1
votes

I'd like to build a natural language date parser in ANTLR4 and got stuck on ignoring "noise" input. The simplified grammar below parses any string that contains valid dates in the format DATE MONTH:

dates
    : simple_date dates
    | EOF
    ;

simple_date
    : DATE MONTH
    ;

DATE  : [0-9][0-9]?;
MONTH : January | February | March // etc.;

Text such as "1 January 22 February" will be accepted. I wanted the grammar accept other text as well, so I added ANY : . -> skip; at the end:

dates
    : simple_date dates
    | EOF
    ;

simple_date
    : DATE MONTH
    ;

DATE  : [0-9][0-9]?;
MONTH : January | February | March // etc.;
ANY   : . -> skip;

This doesn't quite do what I want, however. While string such as "On 1 January and 22 February" is accepted and the simple_date rule is matched twice, string "On 1XX January" will also match the rule.

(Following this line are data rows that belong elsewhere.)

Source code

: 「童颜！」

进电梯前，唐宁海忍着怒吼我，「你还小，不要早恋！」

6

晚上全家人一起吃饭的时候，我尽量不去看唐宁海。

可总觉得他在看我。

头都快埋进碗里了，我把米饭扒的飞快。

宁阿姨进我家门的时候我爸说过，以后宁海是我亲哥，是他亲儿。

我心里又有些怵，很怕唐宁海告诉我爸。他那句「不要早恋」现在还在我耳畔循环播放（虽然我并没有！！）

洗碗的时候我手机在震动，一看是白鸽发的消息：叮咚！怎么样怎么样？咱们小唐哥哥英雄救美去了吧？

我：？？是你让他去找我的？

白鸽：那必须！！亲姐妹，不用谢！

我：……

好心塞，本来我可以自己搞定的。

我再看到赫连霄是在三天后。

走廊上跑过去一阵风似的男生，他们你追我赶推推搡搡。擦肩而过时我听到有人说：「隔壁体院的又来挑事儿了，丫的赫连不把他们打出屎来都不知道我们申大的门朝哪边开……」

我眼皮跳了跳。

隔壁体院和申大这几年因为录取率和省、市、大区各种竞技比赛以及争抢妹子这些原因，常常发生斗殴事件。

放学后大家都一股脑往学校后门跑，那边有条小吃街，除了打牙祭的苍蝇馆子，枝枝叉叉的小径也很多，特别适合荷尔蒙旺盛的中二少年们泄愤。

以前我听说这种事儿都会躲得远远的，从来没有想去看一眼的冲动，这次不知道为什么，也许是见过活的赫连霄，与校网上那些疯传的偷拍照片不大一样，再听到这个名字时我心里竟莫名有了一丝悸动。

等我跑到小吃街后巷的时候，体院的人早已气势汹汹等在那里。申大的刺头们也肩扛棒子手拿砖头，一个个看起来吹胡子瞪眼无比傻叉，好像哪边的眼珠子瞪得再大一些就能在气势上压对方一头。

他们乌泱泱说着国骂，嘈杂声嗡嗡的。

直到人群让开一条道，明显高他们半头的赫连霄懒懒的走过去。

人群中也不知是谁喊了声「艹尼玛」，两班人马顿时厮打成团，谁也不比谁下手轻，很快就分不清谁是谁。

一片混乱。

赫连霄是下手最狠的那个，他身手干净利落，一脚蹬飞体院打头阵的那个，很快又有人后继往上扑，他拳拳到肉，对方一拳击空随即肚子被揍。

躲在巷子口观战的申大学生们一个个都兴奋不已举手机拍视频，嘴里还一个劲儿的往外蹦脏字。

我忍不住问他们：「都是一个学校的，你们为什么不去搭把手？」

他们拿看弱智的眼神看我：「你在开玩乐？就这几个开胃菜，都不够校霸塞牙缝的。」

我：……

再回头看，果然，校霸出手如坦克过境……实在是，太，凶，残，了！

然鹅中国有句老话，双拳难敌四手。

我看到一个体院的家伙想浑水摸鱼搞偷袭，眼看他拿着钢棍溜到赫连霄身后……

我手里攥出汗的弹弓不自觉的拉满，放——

Question: How do I build a grammar where rules are matched only with the exact token sequence while ignoring all other input, including tokens in an order not defined in any of the rules? Consider the following cases:

"From 1 January to 2 February" -> simple_date matches "1 January" and "2 February"
"From 1XX January to 2 February" -> simple_date matches "2 February", rest is ignored
"From January to February" -> no match, everything ignored
1
you need to post a working grammar. How does your grammar match "1 January 22 February"? Some rules should have used the + or * operators which wasn't shown.JavaMan
Sorry, there was a typo in the grammars - I've changed the date to dates in the top-level rule to make it work as described.David

1 Answers

1
votes

Do not drop extra "noise" in lexer such as your ANY rule. Lexer does not know under what context the current token is. And what you want is "dropping some noise tokens when it is not of the form DATE MONTH". Move your ANY rule to parser rules that match the noise.

Also, it's advisable to drop white spaces IN THE LEXER. But in that case, your ANY rule should exclude those matched by the WS rule. Also pay attention that your DATE rule intercepted a noise token of the form [0-9][0-9]?

dates
    : (noise* (simple_date) noise*)+

    ;

simple_date
    : DATE MONTH
    ;
noise: (DATE|ANY);

DATE  : [0-9][0-9]?;
MONTH : 'January' | 'February' | 'March' ;
ANY   : ~(' '|'\t' | '\f')+ ;
WS    : [ \t\f]+ -> skip;

Accepts:

1 January and 22 February  noise 33
1 January and 22 February 3

Rejects:

1xx January

This wasn't fully tested. Also your MONTH lexer rule also intercepted a standalone month literal (e.g. January) which is considered a noise but not handled in my grammar e.g.

22 February January